FAKULTAS PSIKOLOGI
UNIVERSITAS PROKLAMASI 45
Dosen Pengampu : Dr. Arundati Shinta, MA
Penulis : Rifan Adi Nugraha
NIM : 23310410029
Memiliki dorongan berprestasi yang kuat tidak cukup hanya
dengan motivasi sesaat; dibutuhkan resiliensi agar seseorang mampu bertahan
dalam menghadapi kegagalan, kritik, atau tekanan. Salah satu fondasi dari
ketahanan ini adalah memiliki tujuan hidup yang jelas dan berarti. Ketika
seseorang mengetahui alasan mengapa ia ingin meraih suatu pencapaian, maka ia
lebih mampu mempertahankan semangat meskipun menghadapi hambatan (Locke &
Latham, 2002). Tujuan yang bersifat personal dan selaras dengan nilai diri dapat
menjadi kompas dalam menghadapi tantangan jangka panjang.
Selain itu, memiliki pola pikir berkembang atau growth
mindset sangat penting dalam membangun resiliensi. Pola pikir ini mendorong
keyakinan bahwa kemampuan bukanlah sesuatu yang tetap, melainkan dapat terus
ditingkatkan melalui usaha, pengalaman, dan kesalahan (Dweck, 2006). Dengan
cara pandang ini, seseorang tidak mudah menyerah saat gagal, melainkan melihat
kegagalan sebagai bagian dari proses belajar. Fokus pun tidak hanya pada
pencapaian akhir, melainkan juga pada bagaimana cara mencapainya secara
konsisten.

▶ _Data yang Ditampilkan_:

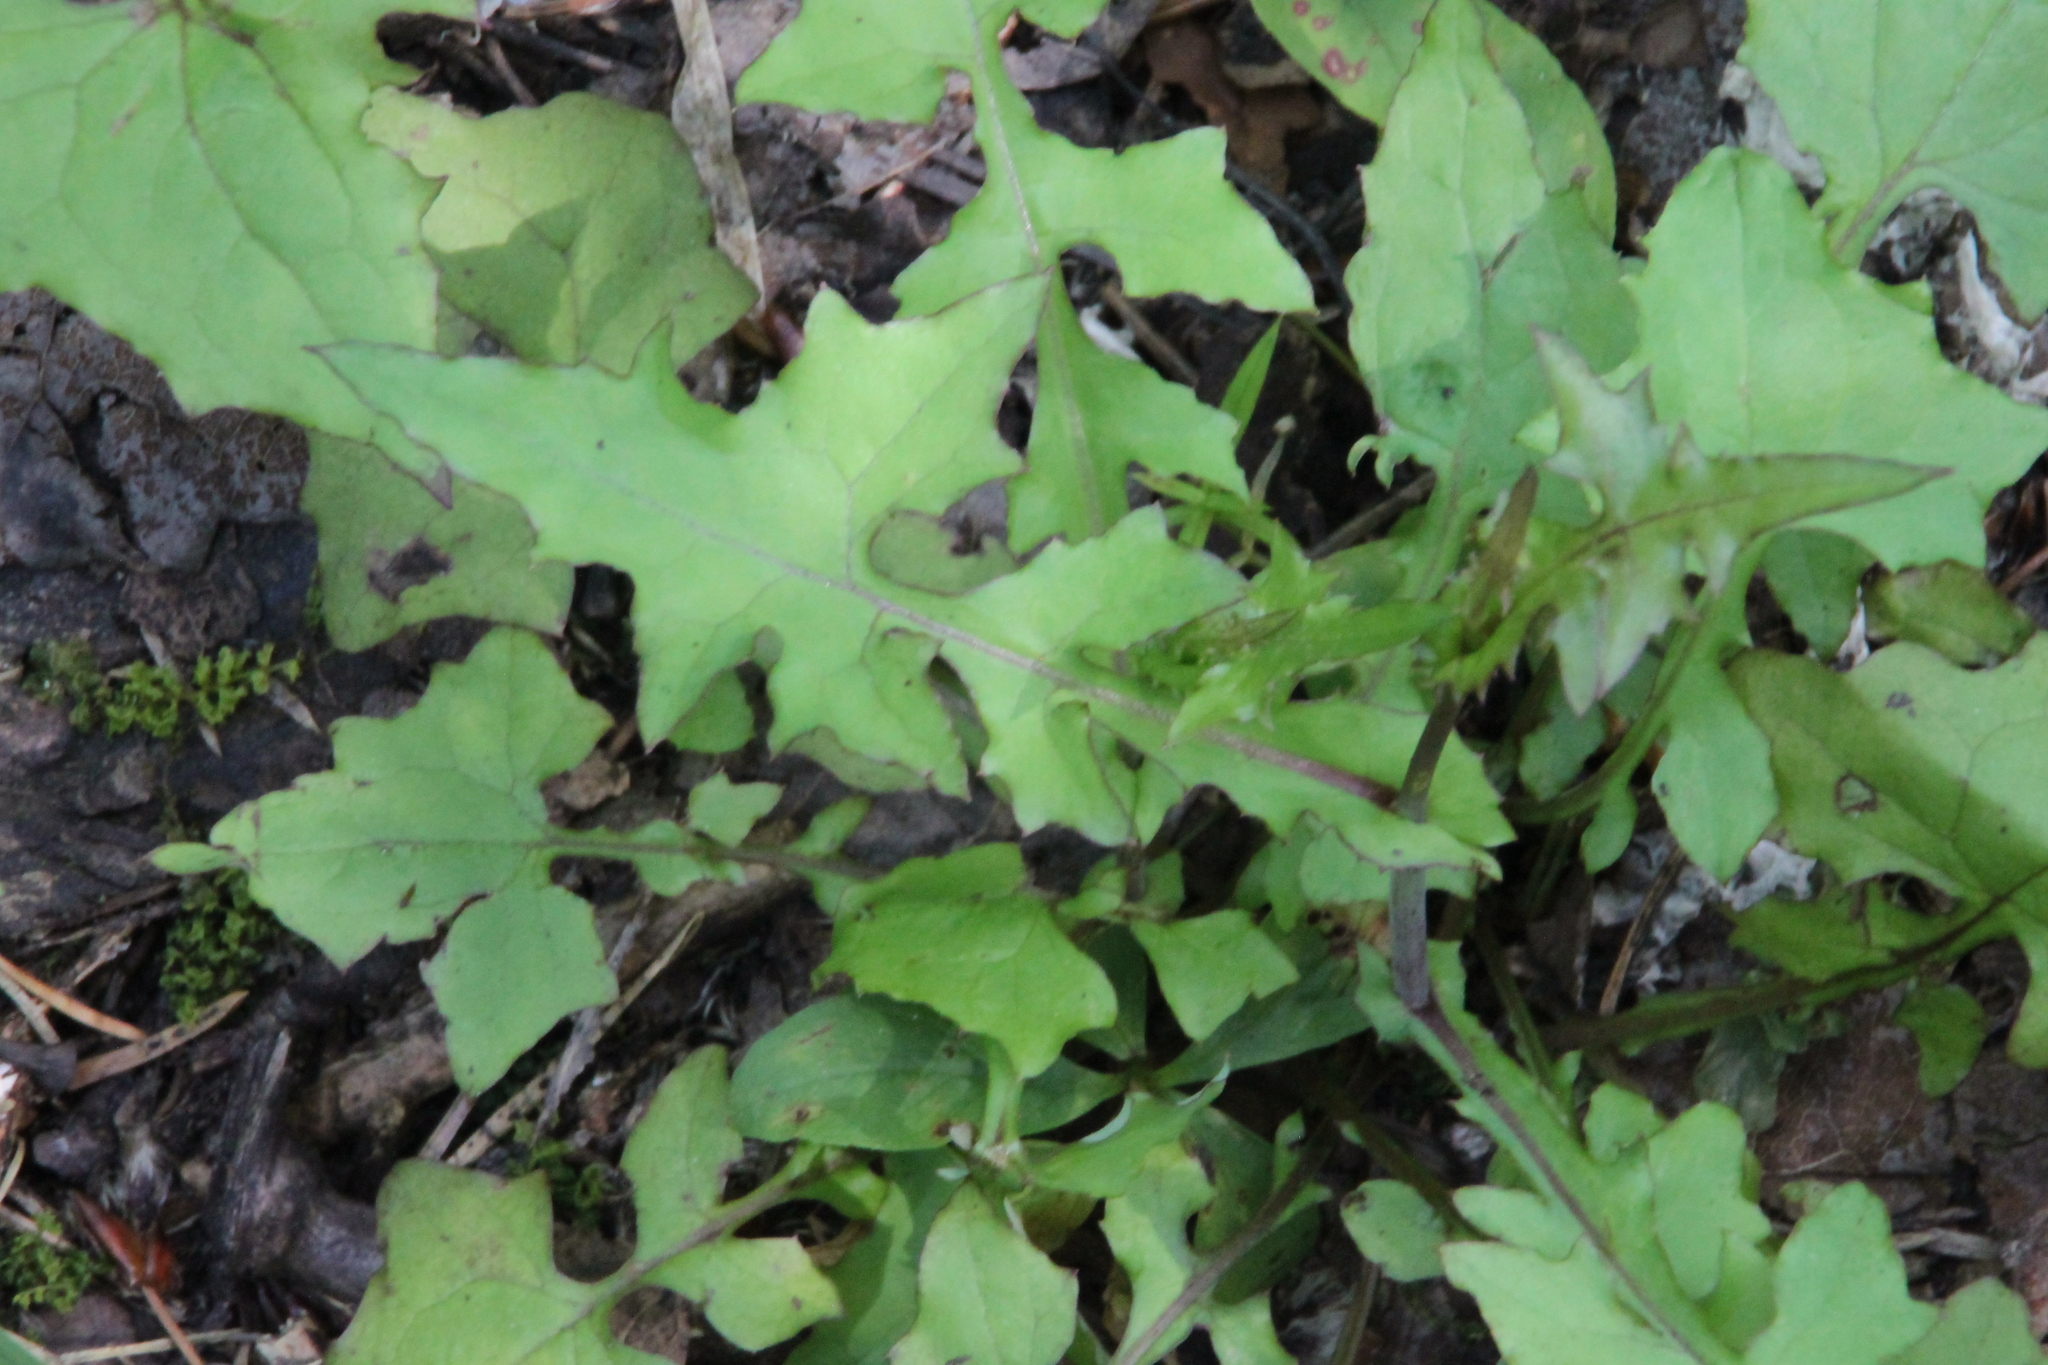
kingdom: Plantae
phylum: Tracheophyta
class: Magnoliopsida
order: Asterales
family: Asteraceae
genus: Mycelis
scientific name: Mycelis muralis
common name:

▶ _Petunjuk Pengerjaan_: Lanjutkan kembali tulisan tentang resiliensi dan dorongan berprestasi, dimulai setelah kalimat terakhir yang ditampilkan.

▶ _Hasil Tugas_:
Ketekunan juga memainkan peran besar dalam mempertahankan
dorongan berprestasi. Angela Duckworth (2016) menjelaskan bahwa grit—kombinasi
antara ketekunan dan hasrat jangka panjang—merupakan prediktor penting
keberhasilan dalam berbagai bidang. Individu yang tekun mampu menjaga komitmen
terhadap tujuannya, bahkan ketika motivasi menurun. Ini bisa dibangun melalui
rutinitas harian, manajemen waktu yang baik, dan kemampuan untuk mengelola
stres agar tidak mudah goyah dalam tekanan.
Faktor eksternal pun tidak kalah penting. Dukungan sosial
dari lingkungan sekitar seperti keluarga, teman, mentor, atau komunitas
memberikan pengaruh signifikan dalam menjaga motivasi dan kepercayaan diri
(Ryan & Deci, 2000). Orang-orang di sekitar bisa menjadi sumber inspirasi,
penyemangat, atau bahkan mitra refleksi saat kita mengalami kebingungan atau
keraguan. Dalam suasana yang suportif, individu lebih mudah bangkit kembali
setelah mengalami kemunduran.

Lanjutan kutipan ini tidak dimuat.